### TASK
I would like the listing below retyped exactly, line by line.

### DATA FOR ANALYSIS
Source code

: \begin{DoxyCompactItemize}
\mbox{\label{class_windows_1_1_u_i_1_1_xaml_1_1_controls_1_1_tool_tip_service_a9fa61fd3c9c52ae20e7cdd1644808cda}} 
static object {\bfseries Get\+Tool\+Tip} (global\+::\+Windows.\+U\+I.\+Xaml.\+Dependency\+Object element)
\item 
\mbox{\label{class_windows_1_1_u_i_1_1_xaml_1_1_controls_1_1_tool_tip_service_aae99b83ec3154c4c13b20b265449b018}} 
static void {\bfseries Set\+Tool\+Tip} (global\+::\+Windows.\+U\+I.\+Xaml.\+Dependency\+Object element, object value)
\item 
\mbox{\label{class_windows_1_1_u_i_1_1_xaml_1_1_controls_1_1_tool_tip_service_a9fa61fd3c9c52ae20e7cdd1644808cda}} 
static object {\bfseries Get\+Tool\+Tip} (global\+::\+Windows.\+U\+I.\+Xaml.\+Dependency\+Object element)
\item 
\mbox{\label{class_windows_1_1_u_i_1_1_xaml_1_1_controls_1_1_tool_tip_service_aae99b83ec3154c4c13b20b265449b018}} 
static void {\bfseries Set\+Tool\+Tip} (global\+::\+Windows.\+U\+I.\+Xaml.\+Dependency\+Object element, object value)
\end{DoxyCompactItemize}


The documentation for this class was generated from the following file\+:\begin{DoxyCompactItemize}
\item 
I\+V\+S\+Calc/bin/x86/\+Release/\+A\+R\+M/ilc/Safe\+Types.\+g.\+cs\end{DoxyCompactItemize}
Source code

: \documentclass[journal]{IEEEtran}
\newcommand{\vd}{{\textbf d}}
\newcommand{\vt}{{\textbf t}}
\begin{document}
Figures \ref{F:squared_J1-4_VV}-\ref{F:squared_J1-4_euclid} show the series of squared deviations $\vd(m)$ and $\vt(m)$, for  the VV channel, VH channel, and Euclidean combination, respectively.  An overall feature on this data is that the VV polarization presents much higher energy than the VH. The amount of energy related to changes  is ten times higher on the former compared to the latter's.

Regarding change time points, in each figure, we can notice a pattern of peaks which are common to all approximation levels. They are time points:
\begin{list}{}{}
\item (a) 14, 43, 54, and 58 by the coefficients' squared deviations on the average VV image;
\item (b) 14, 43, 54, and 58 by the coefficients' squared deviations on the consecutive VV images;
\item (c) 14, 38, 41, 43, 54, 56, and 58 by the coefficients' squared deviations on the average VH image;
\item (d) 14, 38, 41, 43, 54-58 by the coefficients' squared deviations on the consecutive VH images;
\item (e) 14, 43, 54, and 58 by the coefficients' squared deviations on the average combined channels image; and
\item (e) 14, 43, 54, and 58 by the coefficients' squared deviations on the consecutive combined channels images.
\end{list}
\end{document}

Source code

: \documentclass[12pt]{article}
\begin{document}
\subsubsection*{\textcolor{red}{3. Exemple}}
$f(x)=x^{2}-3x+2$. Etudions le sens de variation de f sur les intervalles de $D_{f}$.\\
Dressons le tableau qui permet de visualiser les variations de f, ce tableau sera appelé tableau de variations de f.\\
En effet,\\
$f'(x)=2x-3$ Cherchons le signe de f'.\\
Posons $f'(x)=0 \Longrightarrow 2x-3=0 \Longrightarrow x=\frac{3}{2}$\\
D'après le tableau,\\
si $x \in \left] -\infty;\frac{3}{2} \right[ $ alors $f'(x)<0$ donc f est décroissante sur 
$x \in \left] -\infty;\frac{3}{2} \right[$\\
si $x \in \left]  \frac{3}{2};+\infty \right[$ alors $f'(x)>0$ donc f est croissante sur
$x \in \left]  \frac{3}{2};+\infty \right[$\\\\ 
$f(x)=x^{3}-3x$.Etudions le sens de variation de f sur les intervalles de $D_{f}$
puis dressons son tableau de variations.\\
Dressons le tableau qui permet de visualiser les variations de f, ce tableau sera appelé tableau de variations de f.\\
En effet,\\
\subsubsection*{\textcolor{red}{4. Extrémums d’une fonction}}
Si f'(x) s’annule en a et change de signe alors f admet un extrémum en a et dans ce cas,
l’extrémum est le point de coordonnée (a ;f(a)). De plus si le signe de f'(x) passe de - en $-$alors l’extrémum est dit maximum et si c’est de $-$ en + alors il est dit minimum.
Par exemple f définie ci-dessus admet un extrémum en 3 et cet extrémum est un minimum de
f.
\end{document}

### EXPECTED OUTPUT
Source code

: \begin{DoxyCompactItemize}
\mbox{\label{class_windows_1_1_u_i_1_1_xaml_1_1_controls_1_1_tool_tip_service_a9fa61fd3c9c52ae20e7cdd1644808cda}} 
static object {\bfseries Get\+Tool\+Tip} (global\+::\+Windows.\+U\+I.\+Xaml.\+Dependency\+Object element)
\item 
\mbox{\label{class_windows_1_1_u_i_1_1_xaml_1_1_controls_1_1_tool_tip_service_aae99b83ec3154c4c13b20b265449b018}} 
static void {\bfseries Set\+Tool\+Tip} (global\+::\+Windows.\+U\+I.\+Xaml.\+Dependency\+Object element, object value)
\item 
\mbox{\label{class_windows_1_1_u_i_1_1_xaml_1_1_controls_1_1_tool_tip_service_a9fa61fd3c9c52ae20e7cdd1644808cda}} 
static object {\bfseries Get\+Tool\+Tip} (global\+::\+Windows.\+U\+I.\+Xaml.\+Dependency\+Object element)
\item 
\mbox{\label{class_windows_1_1_u_i_1_1_xaml_1_1_controls_1_1_tool_tip_service_aae99b83ec3154c4c13b20b265449b018}} 
static void {\bfseries Set\+Tool\+Tip} (global\+::\+Windows.\+U\+I.\+Xaml.\+Dependency\+Object element, object value)
\end{DoxyCompactItemize}


The documentation for this class was generated from the following file\+:\begin{DoxyCompactItemize}
\item 
I\+V\+S\+Calc/bin/x86/\+Release/\+A\+R\+M/ilc/Safe\+Types.\+g.\+cs\end{DoxyCompactItemize}
Source code

: \documentclass[journal]{IEEEtran}
\newcommand{\vd}{{\textbf d}}
\newcommand{\vt}{{\textbf t}}
\begin{document}
Figures \ref{F:squared_J1-4_VV}-\ref{F:squared_J1-4_euclid} show the series of squared deviations $\vd(m)$ and $\vt(m)$, for  the VV channel, VH channel, and Euclidean combination, respectively.  An overall feature on this data is that the VV polarization presents much higher energy than the VH. The amount of energy related to changes  is ten times higher on the former compared to the latter's.

Regarding change time points, in each figure, we can notice a pattern of peaks which are common to all approximation levels. They are time points:
\begin{list}{}{}
\item (a) 14, 43, 54, and 58 by the coefficients' squared deviations on the average VV image;
\item (b) 14, 43, 54, and 58 by the coefficients' squared deviations on the consecutive VV images;
\item (c) 14, 38, 41, 43, 54, 56, and 58 by the coefficients' squared deviations on the average VH image;
\item (d) 14, 38, 41, 43, 54-58 by the coefficients' squared deviations on the consecutive VH images;
\item (e) 14, 43, 54, and 58 by the coefficients' squared deviations on the average combined channels image; and
\item (e) 14, 43, 54, and 58 by the coefficients' squared deviations on the consecutive combined channels images.
\end{list}
\end{document}

Source code

: \documentclass[12pt]{article}
\begin{document}
\subsubsection*{\textcolor{red}{3. Exemple}}
$f(x)=x^{2}-3x+2$. Etudions le sens de variation de f sur les intervalles de $D_{f}$.\\
Dressons le tableau qui permet de visualiser les variations de f, ce tableau sera appelé tableau de variations de f.\\
En effet,\\
$f'(x)=2x-3$ Cherchons le signe de f'.\\
Posons $f'(x)=0 \Longrightarrow 2x-3=0 \Longrightarrow x=\frac{3}{2}$\\
D'après le tableau,\\
si $x \in \left] -\infty;\frac{3}{2} \right[ $ alors $f'(x)<0$ donc f est décroissante sur 
$x \in \left] -\infty;\frac{3}{2} \right[$\\
si $x \in \left]  \frac{3}{2};+\infty \right[$ alors $f'(x)>0$ donc f est croissante sur
$x \in \left]  \frac{3}{2};+\infty \right[$\\\\ 
$f(x)=x^{3}-3x$.Etudions le sens de variation de f sur les intervalles de $D_{f}$
puis dressons son tableau de variations.\\
Dressons le tableau qui permet de visualiser les variations de f, ce tableau sera appelé tableau de variations de f.\\
En effet,\\
\subsubsection*{\textcolor{red}{4. Extrémums d’une fonction}}
Si f'(x) s’annule en a et change de signe alors f admet un extrémum en a et dans ce cas,
l’extrémum est le point de coordonnée (a ;f(a)). De plus si le signe de f'(x) passe de - en $-$alors l’extrémum est dit maximum et si c’est de $-$ en + alors il est dit minimum.
Par exemple f définie ci-dessus admet un extrémum en 3 et cet extrémum est un minimum de
f.
\end{document}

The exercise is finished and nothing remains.